European Super League a 4.3 billion euros reputational risk own goal

The prospect of a European Super League (ESL) – now almost certainly a failed project after the withdrawal of six English clubs – would have been a multi-billion Euro own goal, according to analysis by brand valuation consultancy Brand Finance.

Brand Finance said it has been tracking the financial value of football brands for 15 years and that the proposition is potentially the biggest shakeup to the game seen in that time, calculating that the ESL Founding Clubs were likely to have lost a combined brand value of €2.5bn, but that number could potentially have been as high as €4.3bn.

This week the world of football was shocked when twelve of Europe’s leading football clubs announced they have agreed to establish a new midweek competition, the ESL. The proposal involved the clubs forming their own competition to rival the UEFA Champions League.

Six teams from the Premier League were initially involved: Arsenal; Chelsea; Manchester City; Manchester United; Liverpool; and Tottenham. The other teams are AC Milan; Atletico Madrid; Barcelona;  Inter Milan; Juventus; and Real Madrid.

However, after intense lobbying from fans and a threatened intervention from the UK government, late in the day on 20 April all six English clubs said they were no longer participating in the project.

It had been anticipated a further three clubs will join ahead of the inaugural season, which, according to the clubs, “is intended to commence as soon as practicable”.

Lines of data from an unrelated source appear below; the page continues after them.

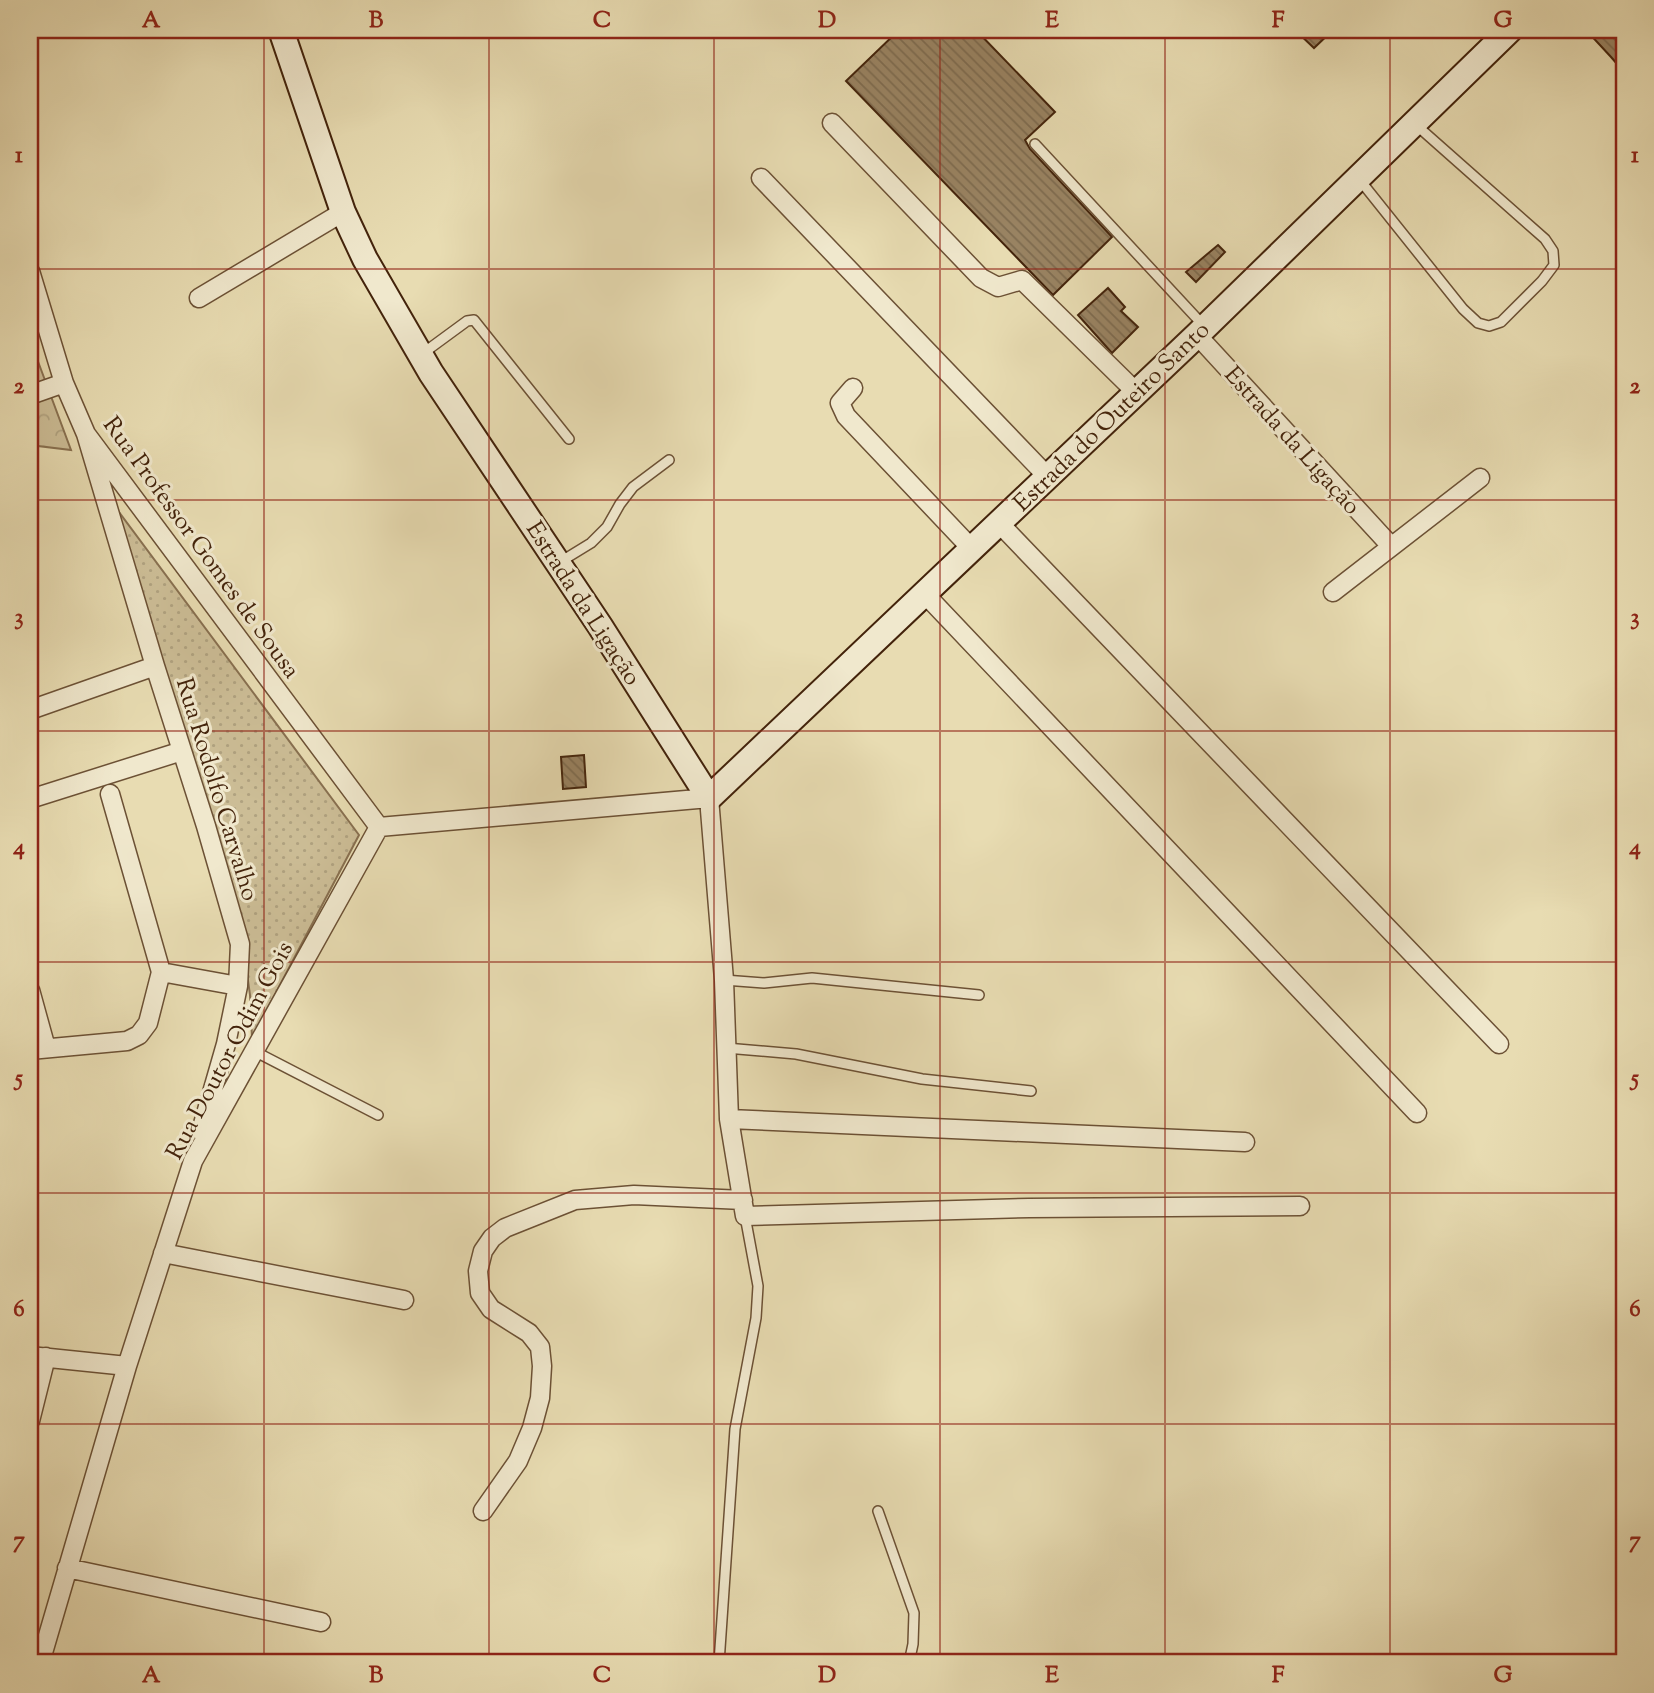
<svg xmlns="http://www.w3.org/2000/svg" width="1654" height="1693" viewBox="0 0 1654 1693" font-family="'Sorts Mill Goudy',serif">
	<style>
		.green { fill: url(#green-dots); stroke: #887050; stroke-width: 2 }
		.forest { fill: url(#forest-crowns); stroke: #887050; stroke-width: 2 }
		.building { fill: url(#building-back-hatch); stroke: #43230b; stroke-width: 2 }
		.lines { fill: none; stroke-linecap: round; stroke-linejoin: round }
		.lane-casing { stroke: #6c5135; stroke-width: 12 }
		.street-casing { stroke: #6c5135; stroke-width: 21 }
		.secondary-casing { stroke: #43230b; stroke-width: 28 }
		.lane { stroke: #f0e8cd; stroke-width: 9 }
		.street { stroke: #f0e8cd; stroke-width: 18 }
		.secondary { stroke: #f0e8cd; stroke-width: 24 }
		.grid { fill: none; stroke: #8f2418; stroke-width: 2; stroke-opacity: 0.55 }
		.labels { text-anchor: middle; stroke-width: 6; stroke-linejoin: round; paint-order: stroke }
		.street-label { font-size: 24px; fill: #43230b; stroke: #f0e8cd }
		.neatline { fill: none; stroke: #8f2418; stroke-width: 2.5 }
		.grid-label { font-size: 23px; text-anchor: middle; font-weight: bold; fill: #8f2418 }
	</style>
	<defs>
		<pattern id="green-dots" width="8" height="8" patternUnits="userSpaceOnUse" patternTransform="scale(1.75)"><rect width="8" height="8" fill="#ccbd96"/><path d="M2 2h.1M6 6h.1" fill="none" stroke="#b0a280" stroke-width="1.8" stroke-linecap="round"/></pattern>
		<pattern id="forest-crowns" width="20" height="18" patternUnits="userSpaceOnUse" patternTransform="scale(1.75)"><rect width="20" height="18" fill="#ccbd96"/><path d="M2 6a3 3 0 1 1 6 0M12 15a3 3 0 1 1 6 0" fill="none" stroke="#b0a280"/></pattern>
		<pattern id="building-back-hatch" width="6" height="6" patternUnits="userSpaceOnUse" patternTransform="scale(1.75)"><rect width="6" height="6" fill="#998362"/><path d="M-1 5l2 2M0 0l6 6M5-1l2 2" fill="none" stroke="#7e6b4f"/></pattern>
	</defs>
	<rect width="100%" height="100%" fill="#e8dcb2"/>
	<filter id="stains"><feTurbulence type="fractalNoise" baseFrequency=".00286" numOctaves="4"/><feColorMatrix values="0 0 0 0 .2 0 0 0 0 .09 0 0 0 0 .02 0 0 0 .5 -.17"/></filter>
	<radialGradient id="worn" r=".72"><stop offset=".6" stop-color="#630" stop-opacity="0"/><stop offset="1" stop-color="#630" stop-opacity=".3"/></radialGradient>
	<path class="green" d="M113,504L359,835L252,1038L250,995L240,923Z"/>
	<path class="forest" d="M30,340L71,450L30,445Z"/>
	<path class="building" d="M899,30H976L1055,112L1025,140L1030,149L1112,237L1053,295L846,81Z
		M1295,30H1333L1314,48Z
		M1586,30H1624V72L1611,57Z
		M1218,245L1225,252L1196,282L1186,272Z
		M1108,288L1125,307L1121,311L1138,327L1112,353L1078,315Z
		M584,755L586,787L563,789L561,757Z"/>
	<g class="lines">
		<defs>
			<path id="lane" d="M1035,144L1203,325
				M1359,179L1463,309L1478,323L1489,326L1501,322L1542,281L1554,265L1553,251L1545,239L1415,124
				M422,354L467,321L474,320L569,439
				M560,562L591,543L607,527L620,504L633,487L669,460
				M724,980L764,983L812,978L979,995
				M726,1048L796,1054L922,1079L1031,1091
				M254,1051L378,1115
				M878,1511L914,1613L913,1644L909,1663
				M719,1663L735,1429L756,1318L758,1286L745,1216"/>
			<path id="street" d="M832,123L981,278L998,287L1022,280L1136,392
				M761,178L1048,477
				M30,271L64,383L86,434L379,827
				M199,298L343,212
				M1197,335L1390,545
				M853,388L840,403L846,416L972,549
				M30,395L64,383
				M86,434L155,666L206,826L240,944L238,986L226,1044L201,1131
				M999,523L1499,1044
				M1333,592L1480,478
				M925,594L1417,1113
				M30,710L155,666
				M30,799L182,751
				M161,972L238,986
				M30,990L46,1048
				M30,1050L127,1041L139,1035L148,1023L161,972L110,794
				M729,1119L1245,1142
				M163,1253L404,1300
				M30,1356L127,1366
				M30,1421L46,1357
				M483,1511L518,1461L532,1428L540,1398L542,1366L540,1347L529,1333L491,1309L480,1293L478,1271L483,1251L492,1238L505,1228L575,1200L634,1195L743,1200
				M67,1568L321,1622
				M40,1663L127,1366L193,1161L379,827L709,798L724,980L729,1119L745,1216L1029,1208L1300,1206"/>
			<path id="secondary" d="M281,30L343,212L365,259L431,373L600,626L709,798L1197,335L1510,30"/>
		</defs>
		<use href="#lane" class="lane-casing"/>
		<use href="#street" class="street-casing"/>
		<use href="#secondary" class="secondary-casing"/>
		<use href="#lane" class="lane"/>
		<use href="#street" class="street"/>
		<use href="#secondary" class="secondary"/>
	</g>
	<path class="grid" d="M264,30V1663M489,30V1663M714,30V1663M940,30V1663M1165,30V1663M1390,30V1663M30,269H1624M30,500H1624M30,731H1624M30,962H1624M30,1193H1624M30,1424H1624"/>
	<g class="labels">
		<g class="street-label">
			<text transform="translate(1111 416) rotate(-44)" y="8">Estrada do Outeiro Santo</text>
			<text transform="translate(1293 440) rotate(48)" y="8">Estrada da Ligação</text>
			<text transform="translate(202 547) rotate(54)" y="8">Rua Professor Gomes de Sousa</text>
			<text transform="translate(584 603) rotate(57)" y="8">Estrada da Ligação</text>
			<text transform="translate(218 789) rotate(73)" y="8">Rua Rodolfo Carvalho</text>
			<text transform="translate(229 1050) rotate(-62)" y="8">Rua Doutor Odim Gois</text>
		</g>
	</g>
	<rect width="1654" height="1693" fill="none" stroke="#e8dcb2" stroke-width="77"/>
	<rect x="38" y="38" width="1578" height="1616" class="neatline"/>
	<g class="grid-label">
		<text x="151" y="27">A</text>
		<text x="376" y="27">B</text>
		<text x="602" y="27">C</text>
		<text x="827" y="27">D</text>
		<text x="1052" y="27">E</text>
		<text x="1278" y="27">F</text>
		<text x="1503" y="27">G</text>
		<text x="19" y="162">1</text>
		<text x="1635" y="162">1</text>
		<text x="19" y="393">2</text>
		<text x="1635" y="393">2</text>
		<text x="19" y="624">3</text>
		<text x="1635" y="624">3</text>
		<text x="19" y="854">4</text>
		<text x="1635" y="854">4</text>
		<text x="19" y="1085">5</text>
		<text x="1635" y="1085">5</text>
		<text x="19" y="1316">6</text>
		<text x="1635" y="1316">6</text>
		<text x="19" y="1547">7</text>
		<text x="1635" y="1547">7</text>
		<text x="151" y="1682">A</text>
		<text x="376" y="1682">B</text>
		<text x="602" y="1682">C</text>
		<text x="827" y="1682">D</text>
		<text x="1052" y="1682">E</text>
		<text x="1278" y="1682">F</text>
		<text x="1503" y="1682">G</text>
	</g>
	<rect width="100%" height="100%" filter="url(#stains)"/>
	<rect width="100%" height="100%" fill="url(#worn)"/>
</svg>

Now that prospect looks very uncertain.

In a statement the ESL said: “Given the current circumstances, we shall reconsider the most appropriate steps to reshape the project, always having in mind our goals of offering fans the best experience possible while enhancing solidarity payments for the entire football community.”

The two listed clubs in the original proposal, Manchester United and Juventus, have already seen an adverse financial impact.

Manchester United’s stock fell 6% in the immediate aftermath of the news that the six English clubs were all backing out of the controversial project. The share price of Juventus closed down by 4% following the news.

The move – widely regarded as motivated by greed and certainly not in the best interests of fans – could have ended up costing the clubs dear, according to Richard Haigh, managing director of Brand Finance.

“For the ESL ‘Founding Clubs’ the prize seems obvious – more money – but this ignores the huge risk that fans won’t follow and neither will the money,” he said.

“There is outrage in the home markets from both fans and leagues alike, but it is not clear yet what the repercussions will be. Will fans vote with their feet and leave the clubs many have supported their entire lives? Will the leagues impose fines, or point deductions leading to relegation and further financial loss?”

In the most likely scenario, Brand Finance estimates that the annual loss for the founding clubs would have been €1.1bn in revenue a year and the brands would all have suffered significant reputational damage, leading to a drop in brand value of €2.5bn.

This loss was attributable to a combination of lower broadcasting, commercial, and matchday revenue. It assumed that the UEFA would not have allowed the teams to compete in Champions League and the national leagues also remove the teams from their rosters.

The analysis also indicates that not only would the move have inflicted financial damage on the founding clubs themselves, but also on the other clubs in their leagues, which could possibly lose up to 25% of their brand value.

Hugo Hensley, head of Sports Services at Brand Finance, commented:

“In our view the result will be damaging for the clubs involved. The sentiment of fans online is overwhelmingly negative, with negative posts outweighing positive ones three to one. Negative sentiment like this will inevitably lead to lower matchday spend and commercial revenue in the clubs’ home nations, which is still the lion’s share of any European club’s income.”

If not from the domestic markets, then the revenue will have to come from the US or China, but an uplift in either of these geographies seems unlikely, the consultancy suggested.

In both the US and China, the domestic leagues are by far the most popular as measured in Brand Finance’s Football Fan Survey. 31% of US fans prefer Major League Soccer and 21% of Chinese Fans prefer the Chinese Super League – and these numbers are already strengthening year by year. Both are countries that will more readily put their resources behind home grown team brands than foreign ones if the opportunity presents itself.

China is no longer an undeveloped market for European and North American football brands to grow, Brand Finance added, with Chinese brands are growing fast. Many of these brands, like Evergrande, are starting to become household names in Europe and the consultancy suggested that it is only a matter of time before we start hearing about Chinese Football clubs more regularly.

As such, it claims, the ESL launch, now on shaky sands, played into their hands.

“In 2011, President Xi Jinping announced his dream to see China win the World Cup, a dream many thought impossible, but as a result the game has received investment at all levels in the country,” said David Haigh, chairman of Brand Finance.

“If the ESL Founding Clubs think that the Chinese market is a vacuum available for them to fill, they are in for a nasty shock when they discover there’s only one true ‘super league’ in China.”

In the most likely scenario, Brand Finance estimates that the annual loss for the founding clubs will be €1.1bn in revenue a year and the brands will all suffer significant reputational damage, leading to a drop in brand value of €2.5bn.